Since the punk firefight, though, confronting Vandals had been somewhat rare. He assumed the word was out, an odd thing given the lack of communication. No phones except cells and those were limited, no local TV broadcasts and the satellite stations went into fits ignoring the Zone, which was such a bummer of a place to talk about, man. No radio, although sometimes you could get a pirate broadcast if the atmospherics were right. Yet, people knew not to come up here and mess around while he was patrolling. Grapevine, best source of information.
And what a contrast from when he first started back to work. People were all over the campus, Bundys and Vandals and Gangs, oh my. It was like school was open and the student body had collective
ly decided to rape the place. Well, he wasn’t going to have that and if he didn’t shoot two or three a day back then, he was slacking off.
Damnably easy work, too. He’d park at the building, check in, heft the rifle or shotgun, and head out to the Main Quad because that’s where all the action seemed to be. Sure enough, as he rounded the library or the McKinley Building or, if he was feeling particularly sneaky, the Battelle Building, there they’d be.
If they were just sauntering along minding their own business, that’d be fine because the university had an open campus policy and Loners rarely started anything. But, inevitably, there’d be a Gang loading up a truck or Vandals breaking a window or burning something. He’d give the Gang a chance, call out, tell them who he was, this was private property, so take the stuff off the truck, leave, and everything will be fine. But they wouldn’t. One of them would make some smart remark and reach for a gun and that was too bad, because John was faster and a better shot.

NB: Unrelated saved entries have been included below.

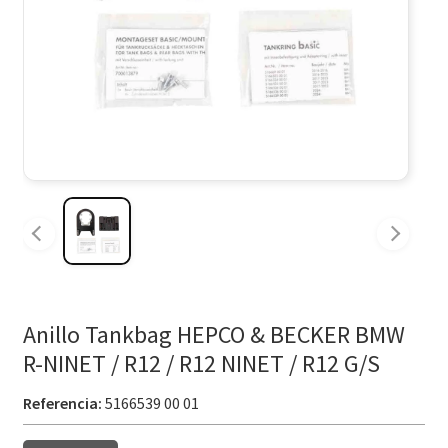
Anillo Tankbag HEPCO & BECKER BMW
R-NINET / R12 / R12 NINET / R12 G/S
Referencia:
5166539 00 01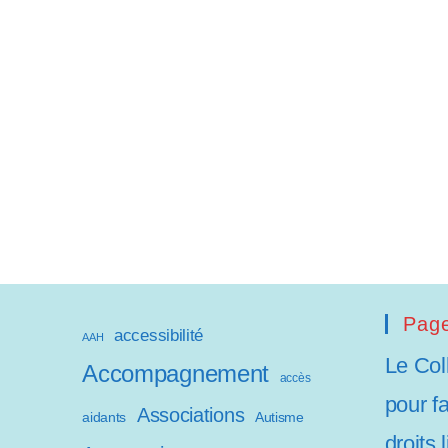
a
p
t
e
r
l
e
s
i
Page
accessibilité
AAH
t
Le Col
Accompagnement
accès
e
pour f
Associations
aidants
Autisme
W
droits 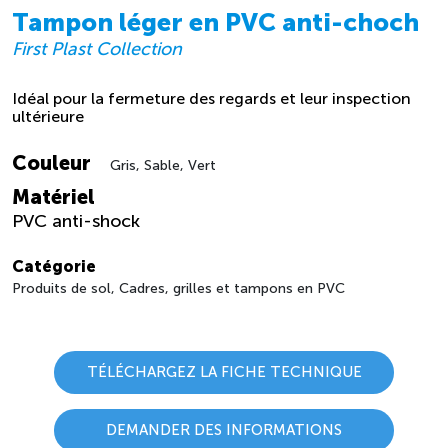
Tampon léger en PVC anti-choch
First Plast Collection
Idéal pour la fermeture des regards et leur inspection
ultérieure
Couleur
Gris, Sable, Vert
Matériel
PVC anti-shock
Catégorie
Produits de sol, Cadres, grilles et tampons en PVC
TÉLÉCHARGEZ LA FICHE TECHNIQUE
DEMANDER DES INFORMATIONS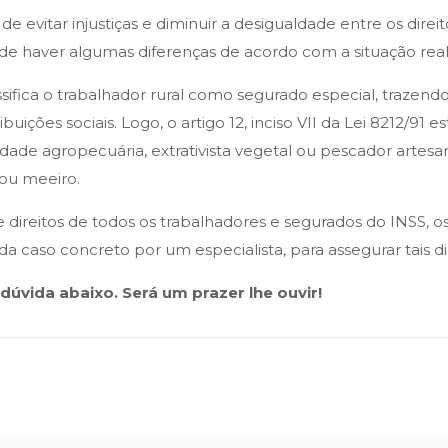
 de evitar injustiças e diminuir a desigualdade entre os di
de haver algumas diferenças de acordo com a situação real,
ssifica o trabalhador rural como segurado especial, trazend
uições sociais. Logo, o artigo 12, inciso VII da Lei 8212/91 
dade agropecuária, extrativista vegetal ou pescador artesan
 ou meeiro.
 direitos de todos os trabalhadores e segurados do INSS, o
 caso concreto por um especialista, para assegurar tais dire
úvida abaixo. Será um prazer lhe ouvir!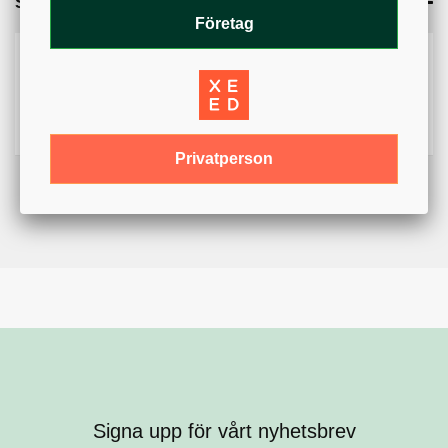
Specifikation
Företag
Artikelnummer
KS997
Varumärke
KSAB
Privatperson
Signa upp för vårt nyhetsbrev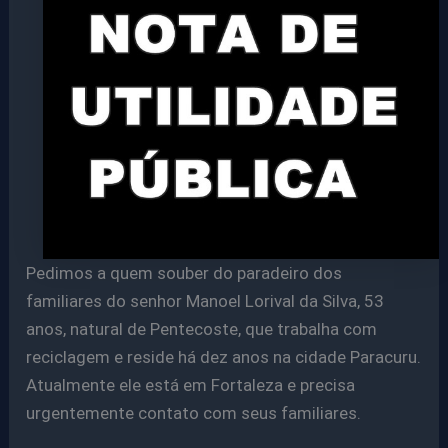
Pedimos a quem souber do paradeiro dos
familiares do senhor Manoel Lorival da Silva, 53
anos, natural de Pentecoste, que trabalha com
reciclagem e reside há dez anos na cidade Paracuru.
Atualmente ele está em Fortaleza e precisa
urgentemente contato com seus familiares.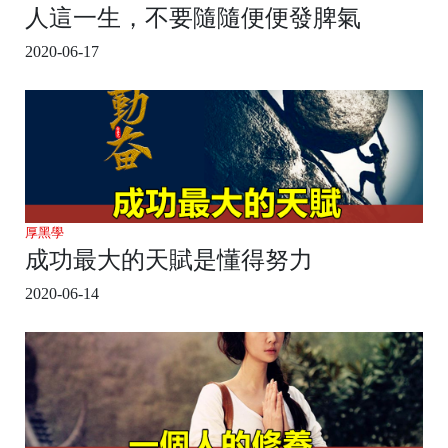
人這一生，不要隨隨便便發脾氣
2020-06-17
厚黑學
成功最大的天賦是懂得努力
2020-06-14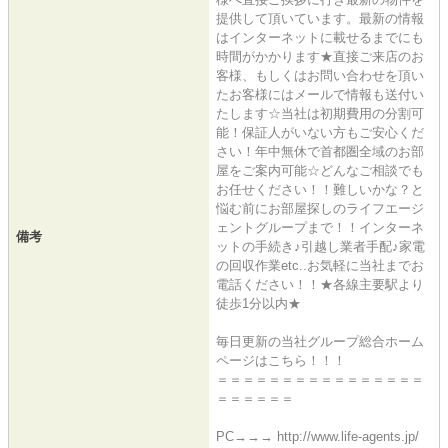
提供して頂いています。最新の情報
はインターネットに載せるまでにも
時間がかかります★直接ご来店のお
客様、もしくはお問い合わせを頂い
たお客様にはメールで情報も送付い
たします☆当社は初期費用の分割可
能！保証人がいない方もご安心くだ
さい！年中無休で首都圏全域のお部
屋をご案内可能☆どんなご相談でも
お任せください！！難しいかな？と
悩む前にお部屋探しのライフエージ
ェントグループまで！！インターネ
備考
ットの手続き♪引越し業者手配♪家電
の回収作業etc..お気軽に当社までお
電話ください！！★各線主要駅より
徒歩1分以内★
毎日更新の当社グループ総合ホーム
ページはこちら！！！
＝＝＝＝＝＝＝＝＝＝＝＝＝＝＝＝
＝＝＝＝＝＝
PC→→→ http://www.life-agents.jp/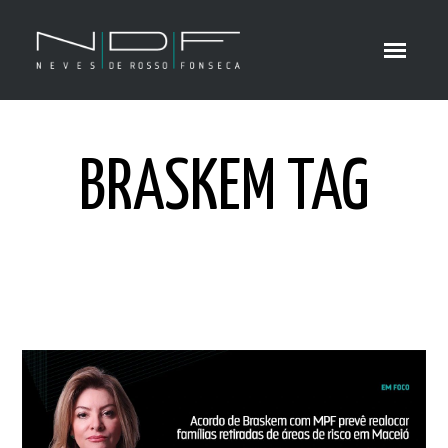
BRASKEM TAG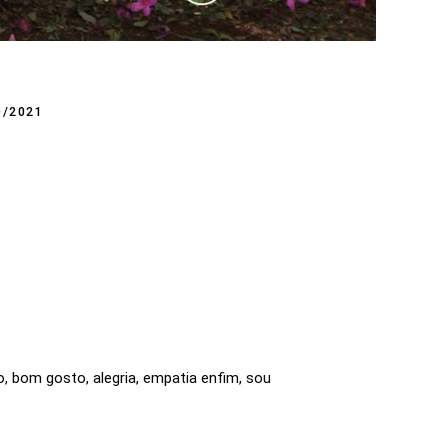
/2021
, bom gosto, alegria, empatia enfim, sou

He’d put the bodies inside their truck, drive it across to the Nebraska Lot and drape them over the hood as a warning. They’re still there. Vandals he just shot outright, no warnings. They were Bundys. They deserved no less. He dragged them across the street and threw them on top of the hedge. They were still there, too.
They tried to get him. Vandals set up ambushes about four times, but he expected things like that and those guys were screaming amateurs, so he spotted them before they knew he was there. Hedge ornaments. The only one who ever came close was Mr. Tattoo, now decorating the hedge.
So what would he find today?
Loners probably, which was fine. Unorganized Neutral Good, Cat 1. Fellow travelers and he always wished them a silent mazeltov as they strolled along the campus not bothering anything. John kept a wary distance, waved, got a return wave, and moved along.
Don’t bother them, they won’t bother you.
“They?” More accurately, “We.” We don’t start trouble but will fight if pushed, seek maximum security and minimum detection, only go out for supplies and are generally law-abiding, at least conscious of the law. We shun company. We have seen where company leads.